* _AIM OF THE TASK_:
What is needed is an exact transcription of the line containing "align-items: flex-start ->" and every line after it through the end of the entries below, with no pictures.

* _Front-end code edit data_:
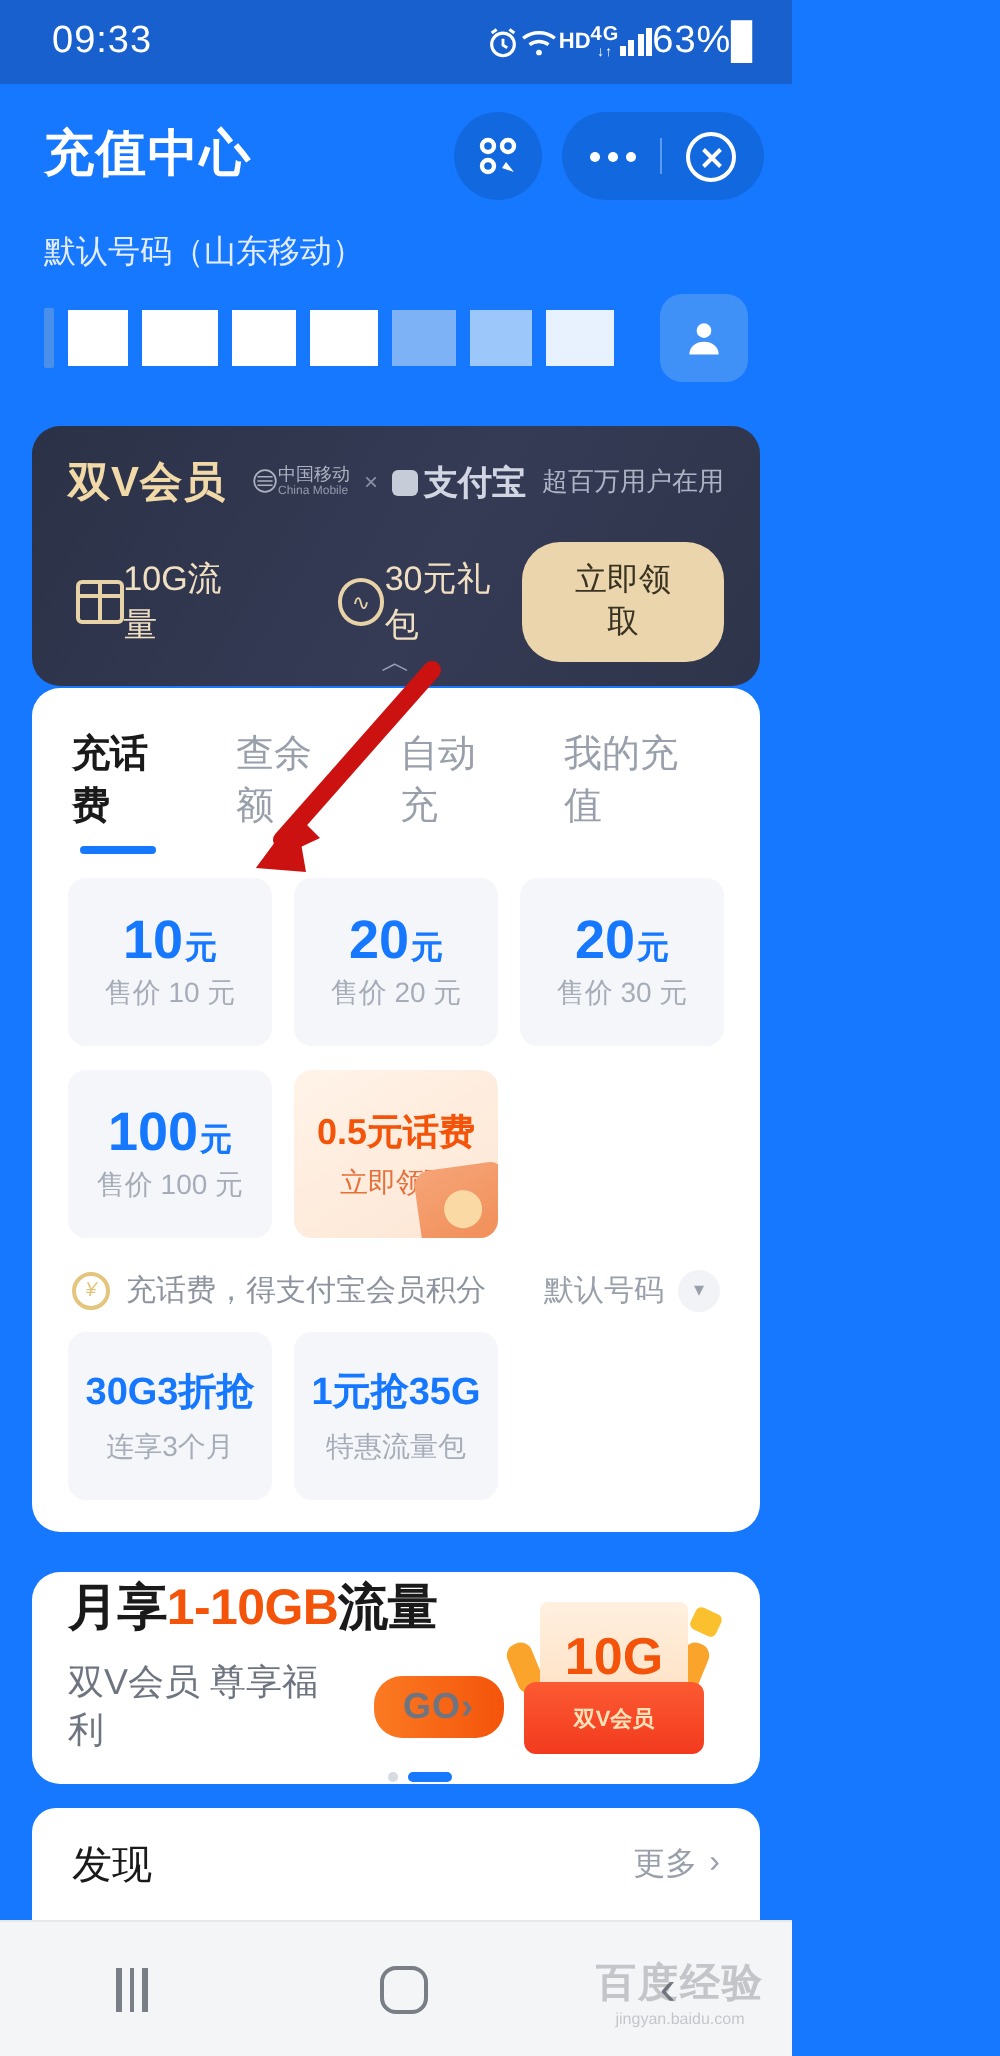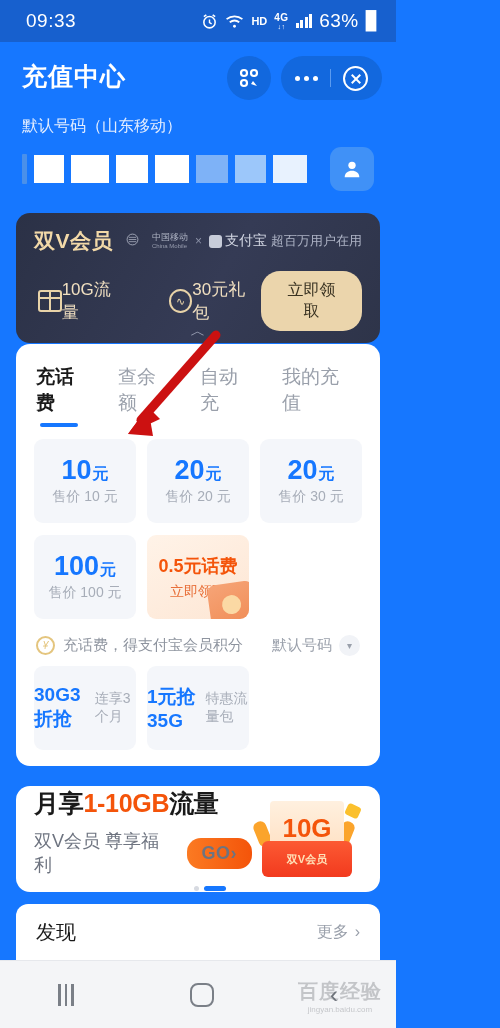"HD" .sb-right { gap: 7px -> none }
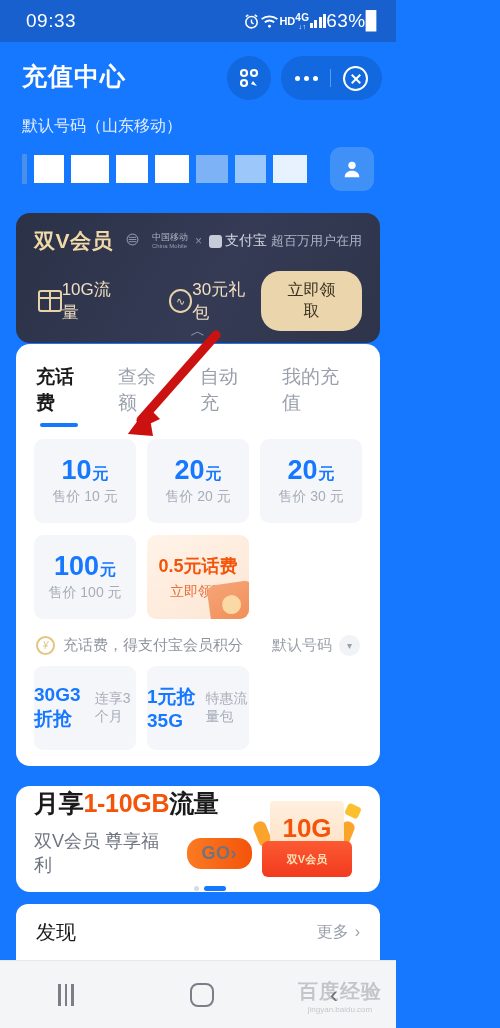"中国移动" .cm { align-items: flex-start -> center; gap: 13px -> 0 }
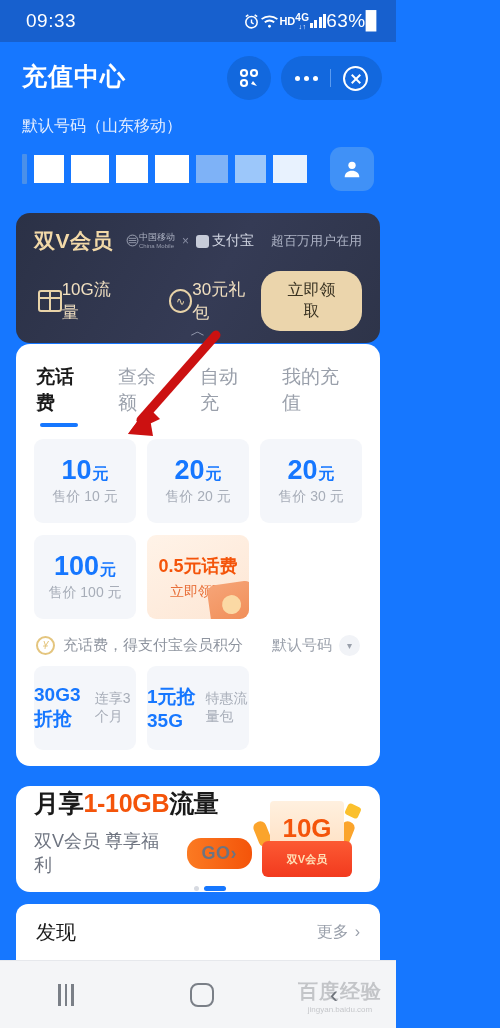"支付宝" .ali-txt { font-size: 14px -> 17px; font-weight: normal -> bold }
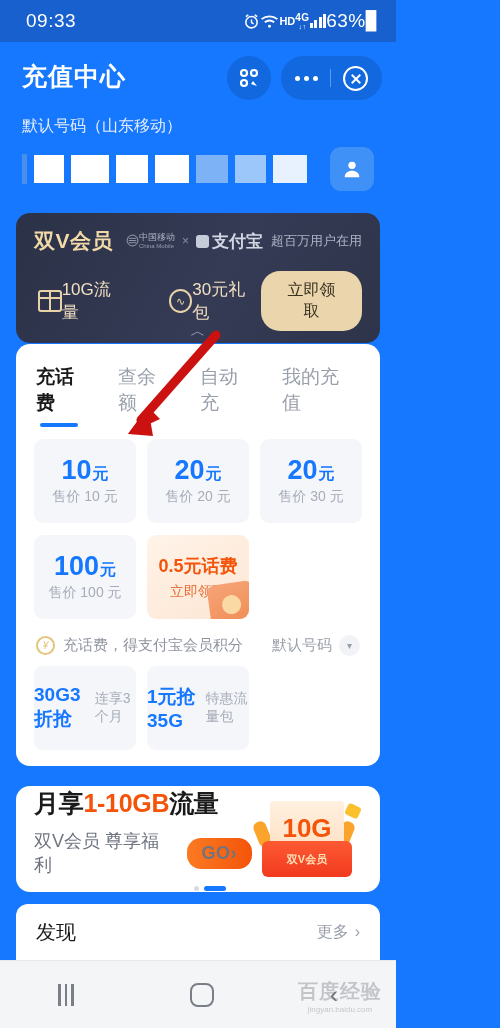"30G3折抢" .deal { flex-direction: row -> column }
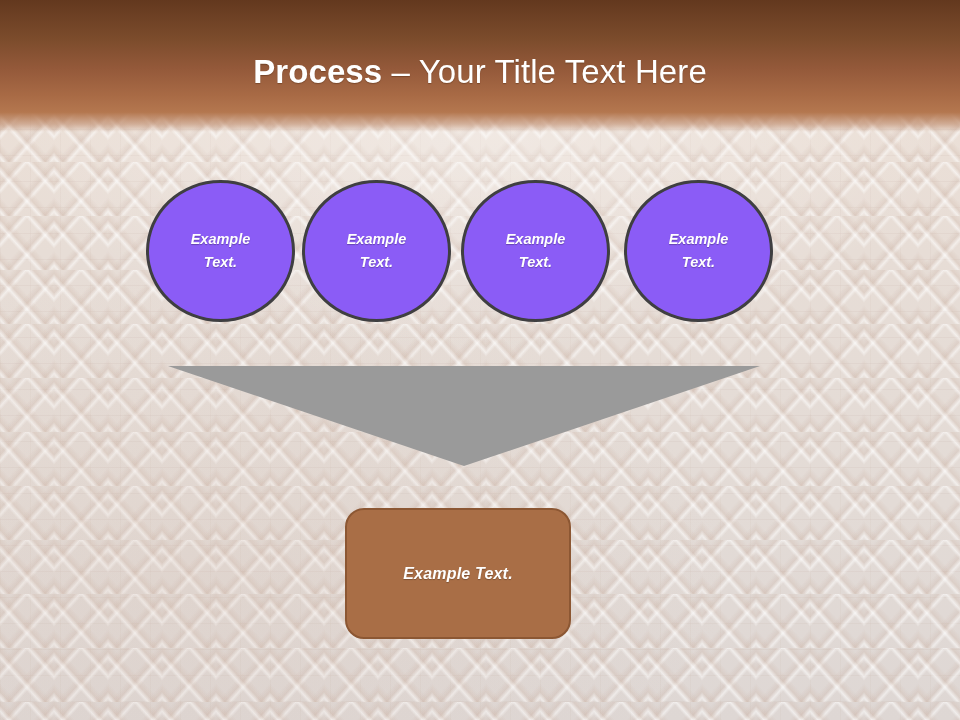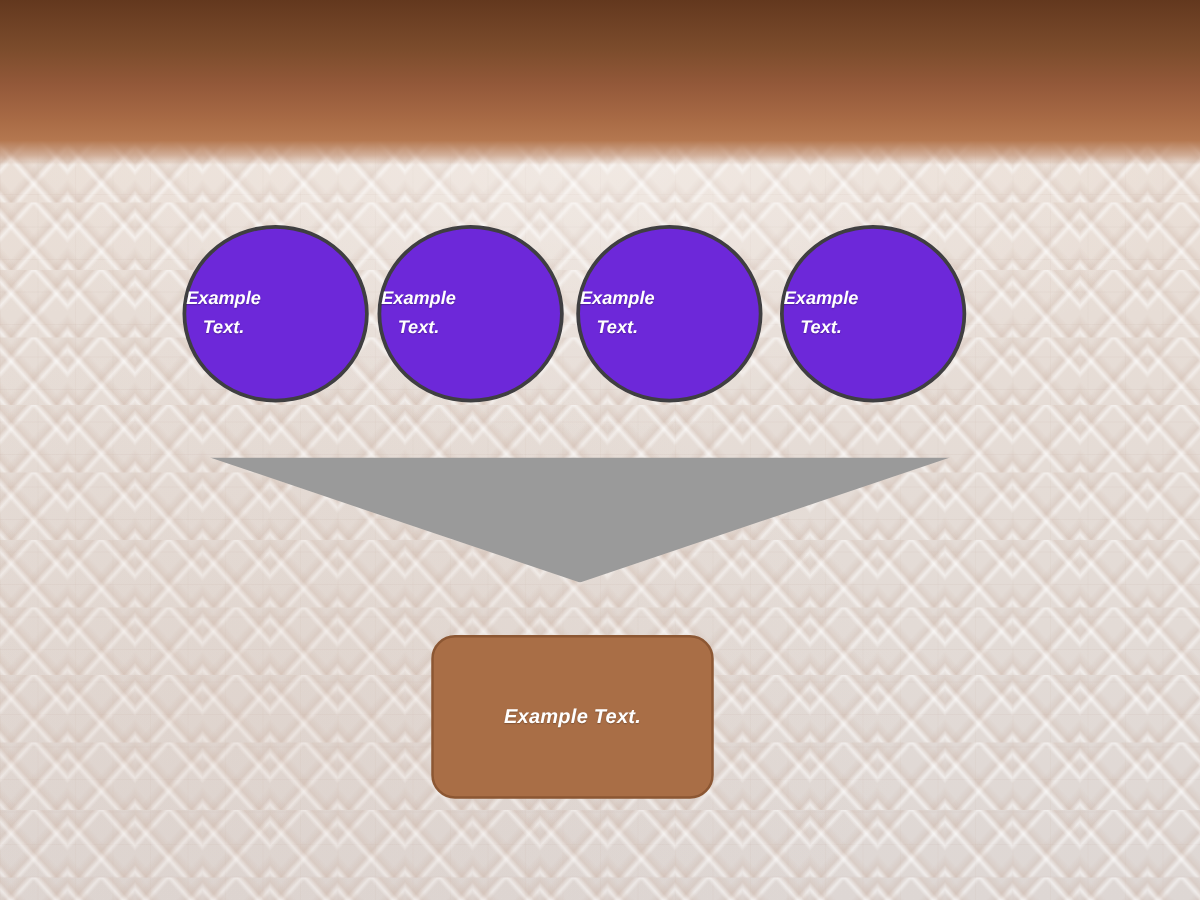"Process – Your Title Text" h1.title { html: none -> <h1> <span>Process</span><span> – Your Title Text Here</span> </h1> }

* _REPLY TO THE EXERCISE_:
"中国移动" .cm { align-items: flex-start -> center; gap: 13px -> 0 }
"支付宝" .ali-txt { font-size: 14px -> 17px; font-weight: normal -> bold }
"30G3折抢" .deal { flex-direction: row -> column }
"Process – Your Title Text" h1.title { html: none -> <h1> <span>Process</span><span> – Your Title Text Here</span> </h1> }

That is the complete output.